TRY IT.
Write out, word for word, the part of the material that opens with the line containing "True or false: 46622011|97692014" and runs through the end of the material.

MATERIALS PROVIDED.
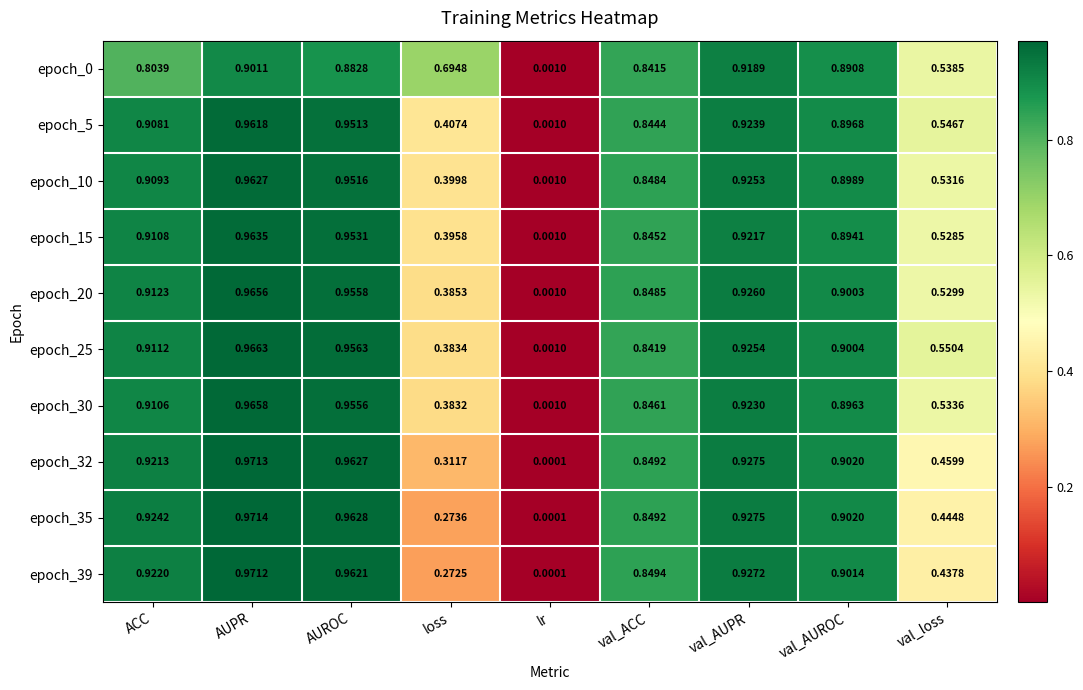

Which label corresponds to the smallest value in the chart?

lr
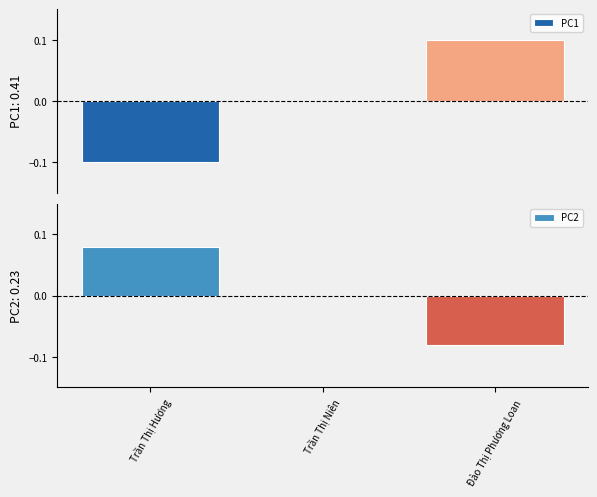

Which category has the highest value across all series?

Đào Thị Phương Loan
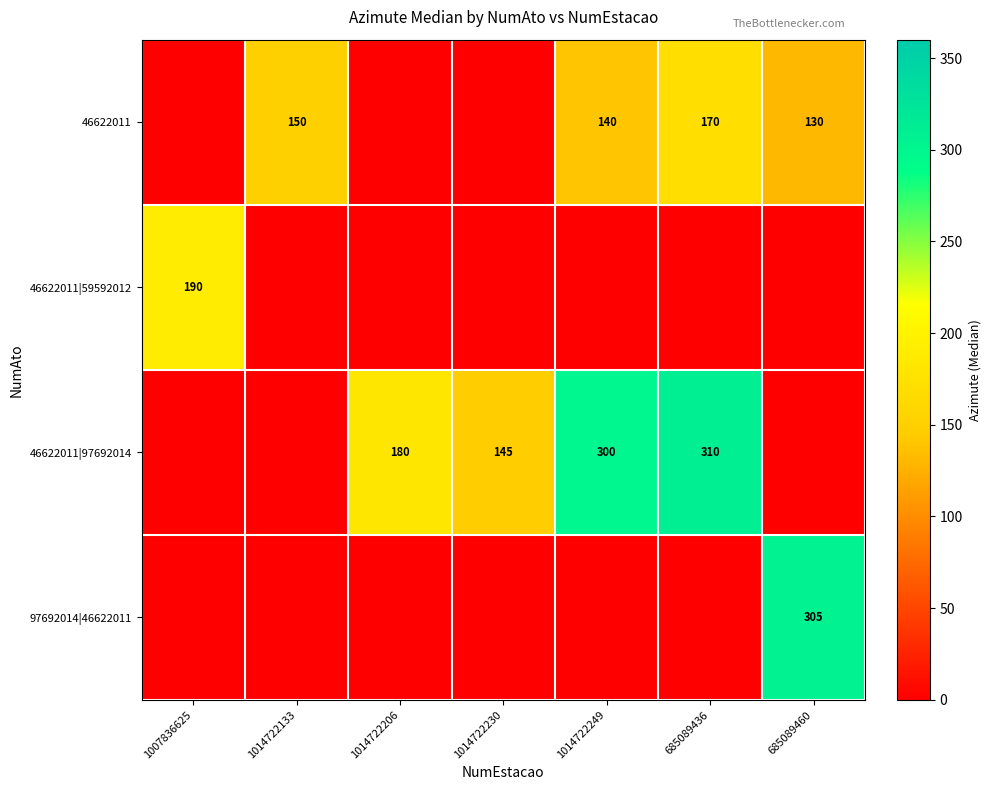

True or false: 46622011|97692014 has a value of 203 at 1014722230.

False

SOLUTION TO THE EXERCISE.
True or false: 46622011|97692014 has a value of 203 at 1014722230.

False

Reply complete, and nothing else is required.